Expected value of absolute value of centered random variable

expected valuejensen-inequalityprobability

I am looking to prove the following:

Given iid random variable's $X = X_1, X_2, \dots$, and mean $E[X] = \bar{X}$ ,show that:
$$E[|X|] \geq E[|X – \bar{X}|] \tag{1}\label{1}$$

This intuitively makes sense-clearly centering a random variable will bring it closer to $0$.

If there was no absolute value, applying linearity of expectation would show us:

$$E[X – \bar{X}] = E[X] – E[\bar{X}] = \bar{X} – \bar{X} = 0$$

And then noting that $E[|X|] \geq 0$, we can show that $E[|X|] \geq E[|X – \bar{X}|]$.
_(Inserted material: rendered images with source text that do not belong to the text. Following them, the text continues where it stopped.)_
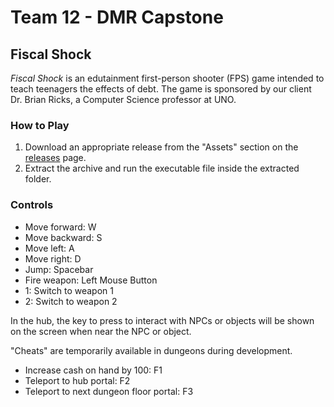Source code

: # Team 12 - DMR Capstone

## Fiscal Shock
*Fiscal Shock* is an edutainment first-person shooter (FPS) game intended to teach teenagers the effects of debt. The game is sponsored by our client Dr. Brian Ricks, a Computer Science professor at UNO.

### How to Play
1. Download an appropriate release from the "Assets" section on the [releases](https://github.com/yhbautista/dmr-capstone/releases) page.
2. Extract the archive and run the executable file inside the extracted folder.

### Controls
- Move forward: W
- Move backward: S
- Move left: A
- Move right: D
- Jump: Spacebar
- Fire weapon: Left Mouse Button
- 1: Switch to weapon 1
- 2: Switch to weapon 2

In the hub, the key to press to interact with NPCs or objects will be shown on the screen when near the NPC or object.

"Cheats" are temporarily available in dungeons during development.
- Increase cash on hand by 100: F1
- Teleport to hub portal: F2
- Teleport to next dungeon floor portal: F3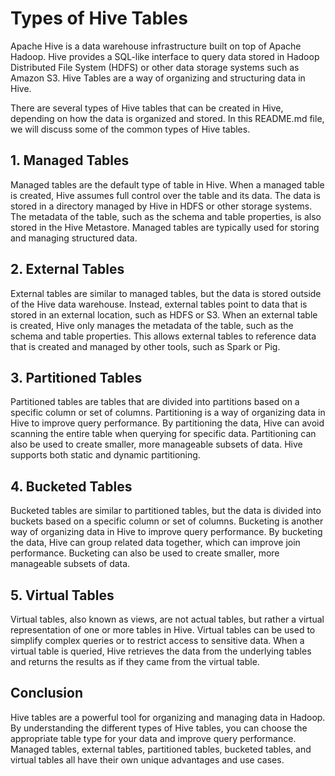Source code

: # Types of Hive Tables

Apache Hive is a data warehouse infrastructure built on top of Apache Hadoop. Hive provides a SQL-like interface to query data stored in Hadoop Distributed File System (HDFS) or other data storage systems such as Amazon S3. Hive Tables are a way of organizing and structuring data in Hive. 

There are several types of Hive tables that can be created in Hive, depending on how the data is organized and stored. In this README.md file, we will discuss some of the common types of Hive tables.

## 1. Managed Tables

Managed tables are the default type of table in Hive. When a managed table is created, Hive assumes full control over the table and its data. The data is stored in a directory managed by Hive in HDFS or other storage systems. The metadata of the table, such as the schema and table properties, is also stored in the Hive Metastore. Managed tables are typically used for storing and managing structured data.

## 2. External Tables

External tables are similar to managed tables, but the data is stored outside of the Hive data warehouse. Instead, external tables point to data that is stored in an external location, such as HDFS or S3. When an external table is created, Hive only manages the metadata of the table, such as the schema and table properties. This allows external tables to reference data that is created and managed by other tools, such as Spark or Pig.

## 3. Partitioned Tables

Partitioned tables are tables that are divided into partitions based on a specific column or set of columns. Partitioning is a way of organizing data in Hive to improve query performance. By partitioning the data, Hive can avoid scanning the entire table when querying for specific data. Partitioning can also be used to create smaller, more manageable subsets of data. Hive supports both static and dynamic partitioning.

## 4. Bucketed Tables

Bucketed tables are similar to partitioned tables, but the data is divided into buckets based on a specific column or set of columns. Bucketing is another way of organizing data in Hive to improve query performance. By bucketing the data, Hive can group related data together, which can improve join performance. Bucketing can also be used to create smaller, more manageable subsets of data.

## 5. Virtual Tables

Virtual tables, also known as views, are not actual tables, but rather a virtual representation of one or more tables in Hive. Virtual tables can be used to simplify complex queries or to restrict access to sensitive data. When a virtual table is queried, Hive retrieves the data from the underlying tables and returns the results as if they came from the virtual table.

## Conclusion

Hive tables are a powerful tool for organizing and managing data in Hadoop. By understanding the different types of Hive tables, you can choose the appropriate table type for your data and improve query performance. Managed tables, external tables, partitioned tables, bucketed tables, and virtual tables all have their own unique advantages and use cases.

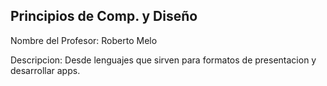 ## Principios de Comp. y Diseño

Nombre del Profesor: Roberto Melo

Descripcion: Desde lenguajes que sirven para formatos de presentacion y desarrollar apps.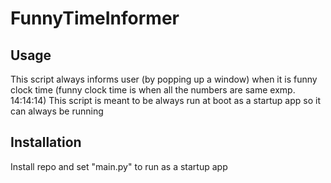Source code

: # FunnyTimeInformer

## Usage
This script always informs user (by popping up a window) when it is funny clock time (funny clock time is when all the numbers are same exmp. 14:14:14) This script is meant to be always run at boot as a startup app so it can always be running

## Installation
Install repo and set "main.py" to run as a startup app
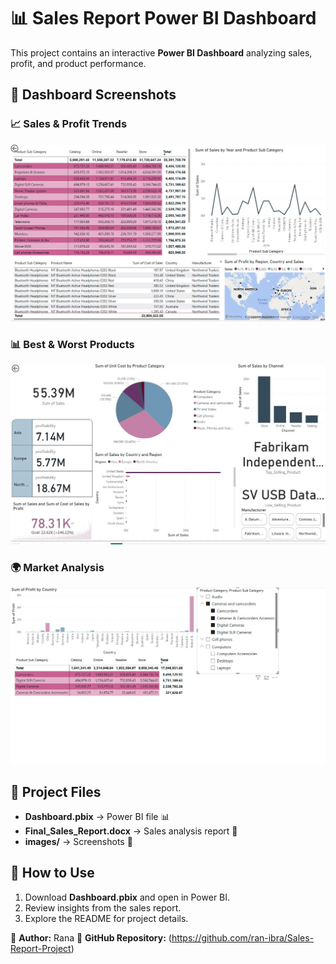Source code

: 
# 📊 Sales Report Power BI Dashboard

This project contains an interactive **Power BI Dashboard** analyzing sales, profit, and product performance.

## 📸 Dashboard Screenshots


### 📈 Sales & Profit Trends
![Sales Trend](images/2.jpg)

### 📊 Best & Worst Products
![Products Performance](images/1.jpg)

### 🌍 Market Analysis
![Market Analysis](images/3.jpg)

## 📂 Project Files
- **Dashboard.pbix** → Power BI file 📊
- **Final_Sales_Report.docx** → Sales analysis report 📄
- **images/** → Screenshots 📸

## 🚀 How to Use
1. Download **Dashboard.pbix** and open in Power BI.
2. Review insights from the sales report.
3. Explore the README for project details.

📌 **Author:** Rana 
📌 **GitHub Repository:** (https://github.com/ran-ibra/Sales-Report-Project)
Is this all that is needed? In other words, is there a more formal way of proving $(1)$? I have considered using the fact that the absolute value function is convex, but am not sure if that is necessary to prove this.

Context

Updating this to include some additional context. I am asking this as part of a larger proof of the Weak Law of Law Numbers with infinite variance (part of Discrete Stochastic Processes Theory for Applications by Gallager). In it he states:

Theorem 1.7.4 (WLLN): For each integer $n \geq 1$, let $S_n = X_1 + \dots + X_n$, where $X_1, X_2, \dots$ are IID rvs satisfying $E[|X|] < \infty$. Then for any $\epsilon > 0$,
$$lim_{n \rightarrow \infty} P\Big( \Big| \frac{S_n}{n} – E[X]\Big| > \epsilon \Big) = 0$$
Proof: We use a truncation argument. Let $b$ be a positive number (which we later take to be increasing with $n$), and for each variable $X_i$, define a new rv $\hat{X}_i$ by:
$$
\hat{X}_i = \begin{cases}
X_i & for \; \; E[X] – b \leq X_i \leq E[X] + b \\
E[X] + b & for \; \; X_i > E[X] + b \\
E[X] – b & for \; \; X_i < E[X] + b
\end{cases}
$$

The truncated variables are IID. Show that each $\hat{X}_i$ has a finite mean $E[\hat{X}]$ and a finite variance $\sigma_{\hat{X}}^2$. Show that the variance is upper bounded by the second moment around the original mean $\bar{X}$, i.e. show that $\sigma_{\hat{X}}^2 \leq bE[|\hat{X} – \bar{X}|] \leq 2bE[|X|]\tag{2}\label{2}$

It is this last step that prompted me to ask this question. I am not able to show that:

$$\sigma_{\hat{X}}^2 \leq bE[|\hat{X} – \bar{X}|] \leq 2bE[|X|]$$

I can prove the left side of the inequality, $\sigma_{\hat{X}}^2 \leq bE[|\hat{X} – \bar{X}|]$. Specifically, as $E[\hat{X}] \rightarrow E[X]$ the variance $\sigma_{\hat{X}}^2$ is maximized. Hence:

$$\sigma_{\hat{X}}^2 = Var(\hat{X}) = E[(\hat{X} – E[\hat{X}])^2]$$

Where this is maximized when $E[\hat{X}] = E[X]$:

$$\sigma_{\hat{X}}^2 \leq E[(\hat{X} – E[X])^2]$$

And we can show that $|\hat{X} – E[X]| \leq b$. Using this inequality we finally show:

$$\sigma_{\hat{X}}^2 \leq E[b^2] = bE[|\hat{X} – E[X]|]$$

So, that leaves me trying to prove the right hand side of the inequality in (2):

$$bE[|\hat{X} – \bar{X}|] \leq 2bE[|X|]$$

Which is why I asked the question of how to prove (1). My reasoning was that if I could prove (1), I could then prove the right hand side of the inequality in (2).

Best Answer

This is false. Here is a counter-example:

$$X = \left\{\begin{array}{ll} 1 & \mbox{ with prob $1/4$} \\ 0 & \mbox{ with prob $3/4$} \end{array}\right.$$

Then

  • $E[X]=1/4$.
  • $E[|X|] = 1/4$
  • $E[|X-1/4|] = 3/8 > 1/4$.

On the other hand, if $Y$ is any random variable with finite variance then $$ E[Y^2] \geq E[(Y-E[Y])^2]$$


Further, for any random variable $Y$ with finite mean we have $$E[|Y-E[Y]|] \leq 2E[|Y|]$$ Proof: $$|Y-E[Y]| \leq |Y| + |E[Y]| \leq |Y| + E[|Y|]$$ where the final inequality holds by Jensen's inequality with the convex function $|y|$. Taking expectations of both sides gives the result. $\Box$

[The example random variable $X$ given at the start of this answer indeed satisfies this inequality because $3/8\leq 2(1/4)$.]